The default thresholds (0.7, 0.4) are tuned for clean document scans. For real-world images (photos, screenshots), use lower thresholds:

try (var detector = CraftTextDetector.builder().build()) {
    List<TextRegion> regions = detector.detect(
        Path.of("photo.jpg"), 0.4f, 0.3f);
}

Builder options

Method Type Default Description
.modelId(String) String inference4j/craft-mlt-25k HuggingFace model ID
.modelSource(ModelSource) ModelSource HuggingFaceModelSource Model resolution strategy
.sessionOptions(SessionConfigurer) SessionConfigurer default ONNX Runtime session config
.inputName(String) String auto-detected Input tensor name
.targetSize(int) int 1280 Long-side resize target
.textThreshold(float) float 0.7 Region score threshold
.lowTextThreshold(float) float 0.4 Affinity score threshold
.minComponentArea(int) int 10 Minimum region pixel area

Result type

TextRegion is a record with:

Field Type Description
box() BoundingBox Bounding box around the detected text
confidence() float Detection confidence (0.0 to 1.0)

How CRAFT works

CRAFT (Character Region Awareness for Text detection) produces two pixel-level heatmaps:

  1. Region score — highlights character centers
  2. Affinity score — highlights spacing between characters (links characters into words)

Connected components on the thresholded heatmaps produce text region bounding boxes.

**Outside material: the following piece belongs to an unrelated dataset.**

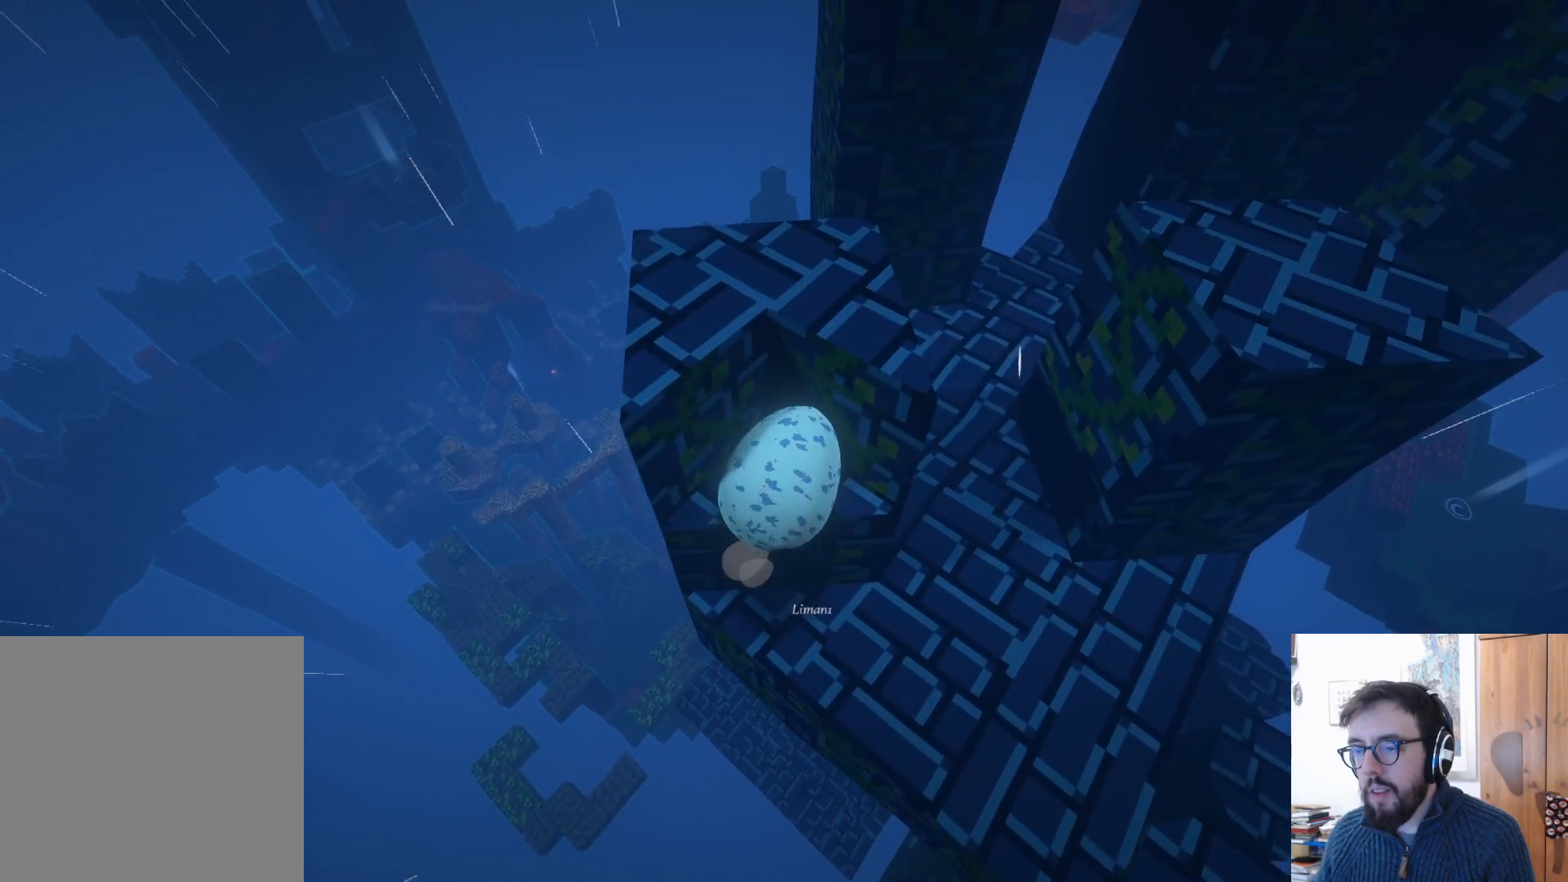
{"buttons": [], "left_stick": "down", "right_stick": "center", "events": [[150, "left_stick", "center"], [250, "left_stick", "down"]]}
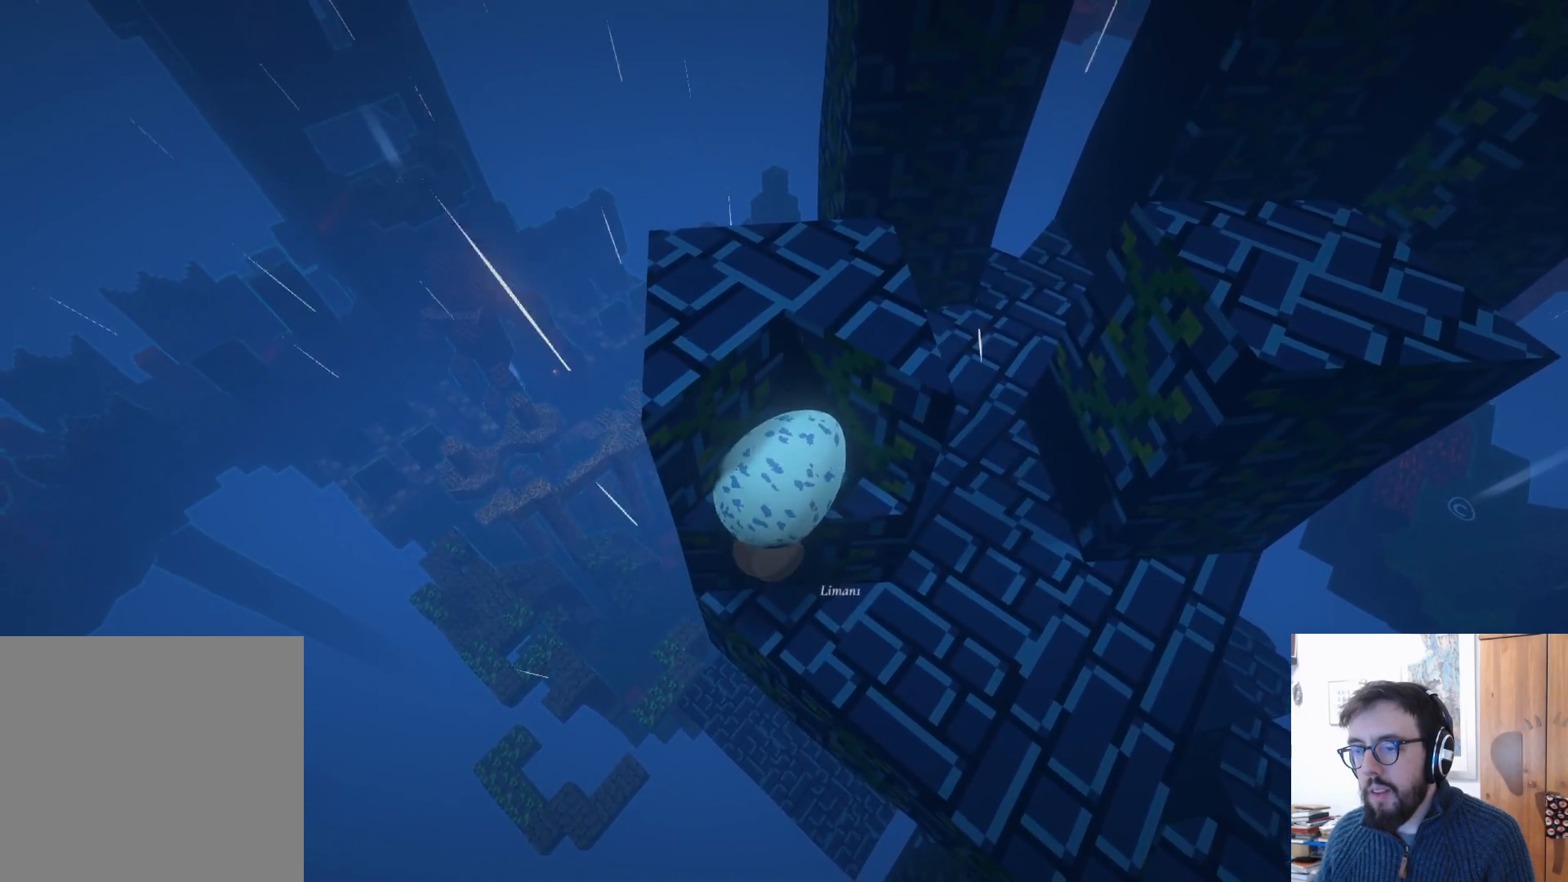
{"buttons": ["A"], "left_stick": "up", "right_stick": "center", "events": [[67, "left_stick", "center"], [150, "left_stick", "up"], [467, "A", "down"]]}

Unlike YOLO-style detectors, CRAFT doesn't use NMS — the connected component approach naturally handles overlapping text.

Threshold tuning

Scenario textThreshold lowTextThreshold
Clean document scans 0.7 (default) 0.4 (default)
Real-world photos 0.4 0.3
Sparse text (signs, labels) 0.3 0.2

Lower thresholds detect more text but may produce false positives. Higher thresholds are more precise but may miss faint or small text.

Hardware acceleration

CRAFT benefits significantly from hardware acceleration:

Backend Latency Speedup
CPU 831 ms
CoreML 153 ms 5.4x
try (var detector = CraftTextDetector.builder()
        .sessionOptions(opts -> opts.addCoreML())
        .build()) {
    detector.detect(Path.of("document.jpg"));
}

Tips

  • Both Path and BufferedImage inputs are supported.
  • Images are automatically resized (preserving aspect ratio) to fit within targetSize. Dimensions are rounded to multiples of 32 (VGG16 backbone requirement).
  • CRAFT detects text locations, not text content. Pair it with a text recognition model (like TrOCR) for full OCR.
  • Coordinates are in the original image's pixel space.